Your instructions >> What is needed here is every line of the records that includes "down".

Records for processing >>

════════════════════

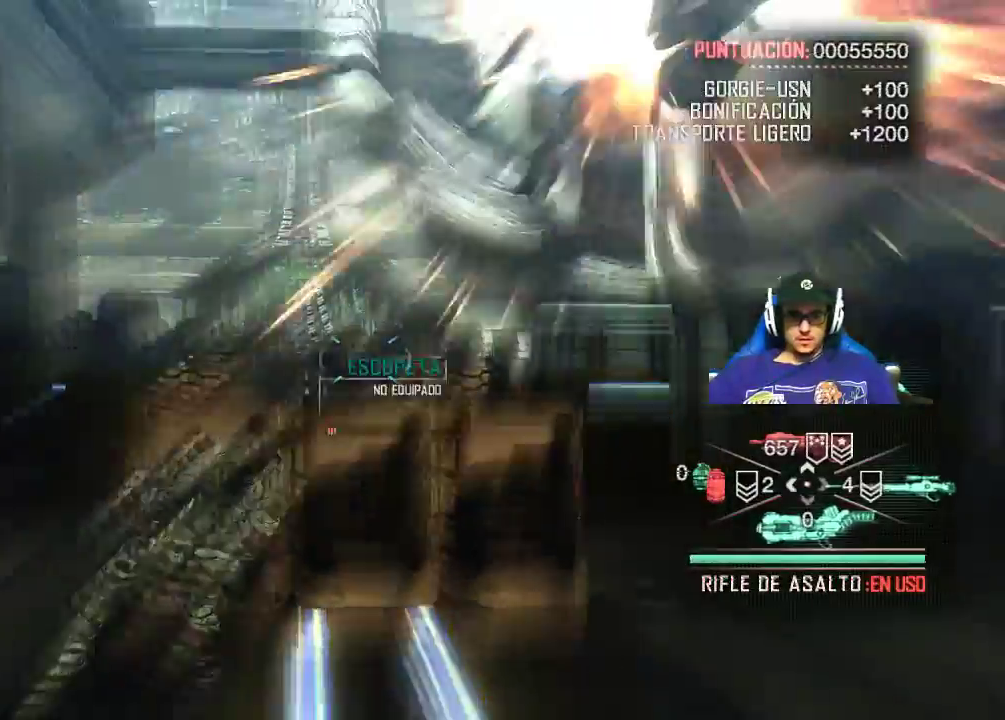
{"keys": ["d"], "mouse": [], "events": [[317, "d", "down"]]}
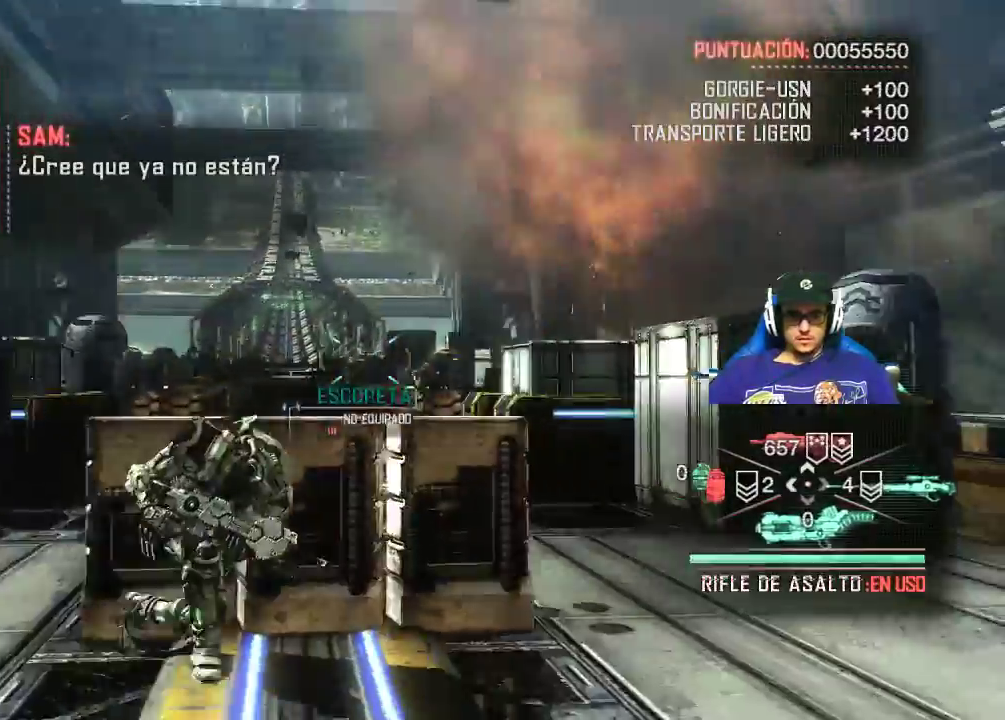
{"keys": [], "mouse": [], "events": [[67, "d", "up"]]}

════════════════════

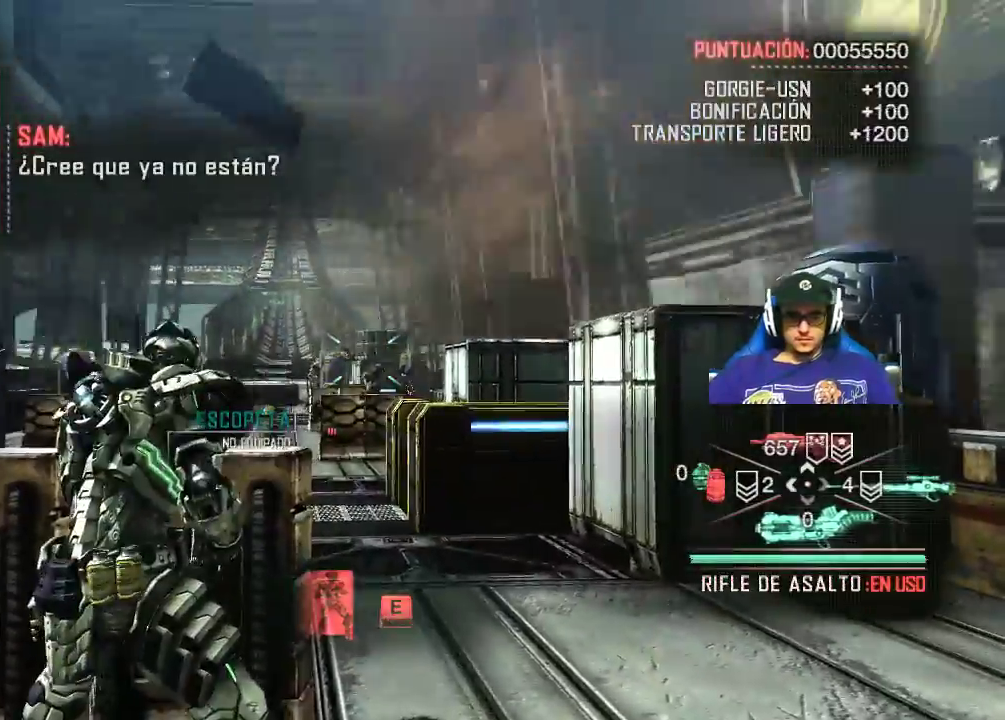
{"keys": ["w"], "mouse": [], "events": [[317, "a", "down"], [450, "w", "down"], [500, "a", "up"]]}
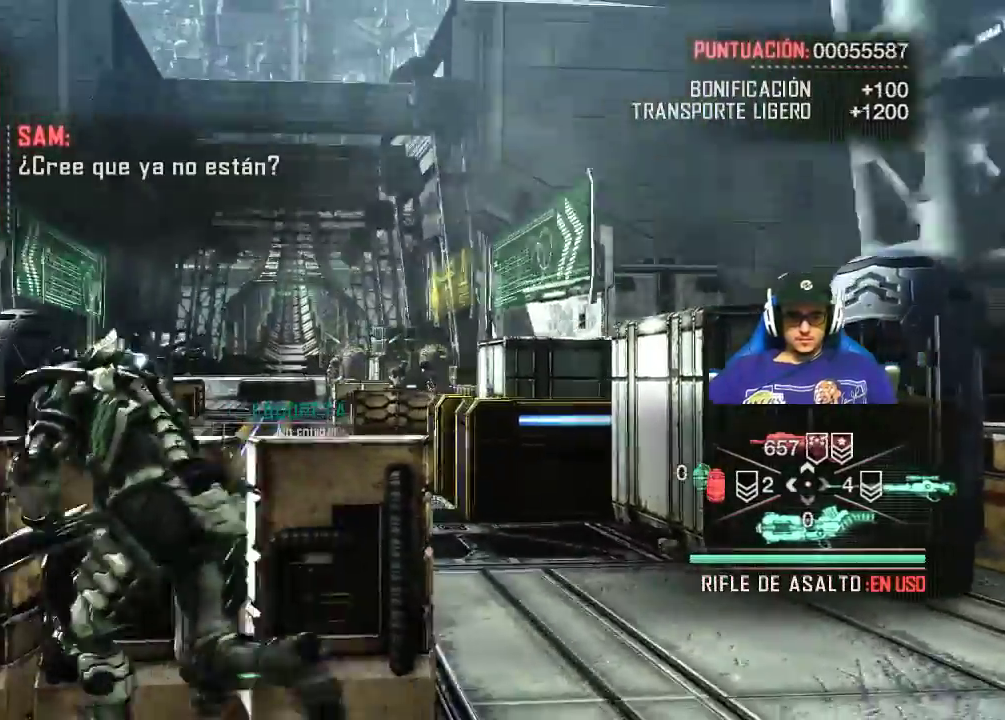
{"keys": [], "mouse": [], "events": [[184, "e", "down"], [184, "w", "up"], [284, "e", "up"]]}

════════════════════

Problem solution >>
{"keys": ["d"], "mouse": [], "events": [[317, "d", "down"]]}
{"keys": ["w"], "mouse": [], "events": [[317, "a", "down"], [450, "w", "down"], [500, "a", "up"]]}
{"keys": [], "mouse": [], "events": [[184, "e", "down"], [184, "w", "up"], [284, "e", "up"]]}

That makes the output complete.